=== Required action ===
Print each of the records below, leaving every word as it is.

(Collected data)
BEGIN

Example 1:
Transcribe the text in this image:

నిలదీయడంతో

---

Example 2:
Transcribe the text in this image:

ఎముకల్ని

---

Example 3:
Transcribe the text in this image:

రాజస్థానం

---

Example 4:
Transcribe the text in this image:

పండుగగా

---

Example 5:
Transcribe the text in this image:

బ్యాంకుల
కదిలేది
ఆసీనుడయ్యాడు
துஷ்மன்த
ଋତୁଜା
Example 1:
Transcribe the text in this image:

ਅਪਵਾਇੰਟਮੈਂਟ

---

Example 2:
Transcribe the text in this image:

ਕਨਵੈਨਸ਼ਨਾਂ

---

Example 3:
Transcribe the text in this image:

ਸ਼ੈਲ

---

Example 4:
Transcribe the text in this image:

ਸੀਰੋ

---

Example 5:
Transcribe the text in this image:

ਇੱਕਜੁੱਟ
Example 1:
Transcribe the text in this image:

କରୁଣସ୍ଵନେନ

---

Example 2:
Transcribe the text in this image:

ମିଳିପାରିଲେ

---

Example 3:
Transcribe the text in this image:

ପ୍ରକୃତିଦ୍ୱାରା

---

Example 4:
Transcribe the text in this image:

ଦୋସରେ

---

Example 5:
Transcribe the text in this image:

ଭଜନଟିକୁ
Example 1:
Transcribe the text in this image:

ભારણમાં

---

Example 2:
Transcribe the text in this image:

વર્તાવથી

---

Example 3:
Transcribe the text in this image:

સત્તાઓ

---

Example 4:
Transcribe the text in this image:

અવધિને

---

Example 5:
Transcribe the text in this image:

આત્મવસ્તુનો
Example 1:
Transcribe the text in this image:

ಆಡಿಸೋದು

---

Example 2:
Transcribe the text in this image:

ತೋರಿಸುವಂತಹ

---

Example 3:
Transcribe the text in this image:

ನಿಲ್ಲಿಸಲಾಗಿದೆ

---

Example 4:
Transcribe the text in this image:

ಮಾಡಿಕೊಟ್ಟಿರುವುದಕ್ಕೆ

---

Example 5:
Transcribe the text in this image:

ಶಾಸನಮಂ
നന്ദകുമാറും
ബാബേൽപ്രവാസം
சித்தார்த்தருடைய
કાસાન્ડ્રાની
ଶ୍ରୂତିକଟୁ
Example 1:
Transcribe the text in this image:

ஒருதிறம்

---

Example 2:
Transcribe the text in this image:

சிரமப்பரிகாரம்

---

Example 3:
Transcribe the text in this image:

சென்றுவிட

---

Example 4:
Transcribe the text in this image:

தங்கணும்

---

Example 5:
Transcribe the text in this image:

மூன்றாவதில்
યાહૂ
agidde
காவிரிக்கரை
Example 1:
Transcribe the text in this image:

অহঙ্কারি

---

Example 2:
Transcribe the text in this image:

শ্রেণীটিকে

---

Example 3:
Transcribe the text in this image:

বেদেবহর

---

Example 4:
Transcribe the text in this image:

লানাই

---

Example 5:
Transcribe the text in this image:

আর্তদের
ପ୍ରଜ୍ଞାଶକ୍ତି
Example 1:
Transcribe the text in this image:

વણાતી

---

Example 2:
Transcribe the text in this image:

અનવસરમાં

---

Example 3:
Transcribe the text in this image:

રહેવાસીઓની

END

=== Answer for this exercise ===
Example 1:
Transcribe the text in this image:

నిలదీయడంతో

---

Example 2:
Transcribe the text in this image:

ఎముకల్ని

---

Example 3:
Transcribe the text in this image:

రాజస్థానం

---

Example 4:
Transcribe the text in this image:

పండుగగా

---

Example 5:
Transcribe the text in this image:

బ్యాంకుల
కదిలేది
ఆసీనుడయ్యాడు
துஷ்மன்த
ଋତୁଜା
Example 1:
Transcribe the text in this image:

ਅਪਵਾਇੰਟਮੈਂਟ

---

Example 2:
Transcribe the text in this image:

ਕਨਵੈਨਸ਼ਨਾਂ

---

Example 3:
Transcribe the text in this image:

ਸ਼ੈਲ

---

Example 4:
Transcribe the text in this image:

ਸੀਰੋ

---

Example 5:
Transcribe the text in this image:

ਇੱਕਜੁੱਟ
Example 1:
Transcribe the text in this image:

କରୁଣସ୍ଵନେନ

---

Example 2:
Transcribe the text in this image:

ମିଳିପାରିଲେ

---

Example 3:
Transcribe the text in this image:

ପ୍ରକୃତିଦ୍ୱାରା

---

Example 4:
Transcribe the text in this image:

ଦୋସରେ

---

Example 5:
Transcribe the text in this image:

ଭଜନଟିକୁ
Example 1:
Transcribe the text in this image:

ભારણમાં

---

Example 2:
Transcribe the text in this image:

વર્તાવથી

---

Example 3:
Transcribe the text in this image:

સત્તાઓ

---

Example 4:
Transcribe the text in this image:

અવધિને

---

Example 5:
Transcribe the text in this image:

આત્મવસ્તુનો
Example 1:
Transcribe the text in this image:

ಆಡಿಸೋದು

---

Example 2:
Transcribe the text in this image:

ತೋರಿಸುವಂತಹ

---

Example 3:
Transcribe the text in this image:

ನಿಲ್ಲಿಸಲಾಗಿದೆ

---

Example 4:
Transcribe the text in this image:

ಮಾಡಿಕೊಟ್ಟಿರುವುದಕ್ಕೆ

---

Example 5:
Transcribe the text in this image:

ಶಾಸನಮಂ
നന്ദകുമാറും
ബാബേൽപ്രവാസം
சித்தார்த்தருடைய
કાસાન્ડ્રાની
ଶ୍ରୂତିକଟୁ
Example 1:
Transcribe the text in this image:

ஒருதிறம்

---

Example 2:
Transcribe the text in this image:

சிரமப்பரிகாரம்

---

Example 3:
Transcribe the text in this image:

சென்றுவிட

---

Example 4:
Transcribe the text in this image:

தங்கணும்

---

Example 5:
Transcribe the text in this image:

மூன்றாவதில்
યાહૂ
agidde
காவிரிக்கரை
Example 1:
Transcribe the text in this image:

অহঙ্কারি

---

Example 2:
Transcribe the text in this image:

শ্রেণীটিকে

---

Example 3:
Transcribe the text in this image:

বেদেবহর

---

Example 4:
Transcribe the text in this image:

লানাই

---

Example 5:
Transcribe the text in this image:

আর্তদের
ପ୍ରଜ୍ଞାଶକ୍ତି
Example 1:
Transcribe the text in this image:

વણાતી

---

Example 2:
Transcribe the text in this image:

અનવસરમાં

---

Example 3:
Transcribe the text in this image:

રહેવાસીઓની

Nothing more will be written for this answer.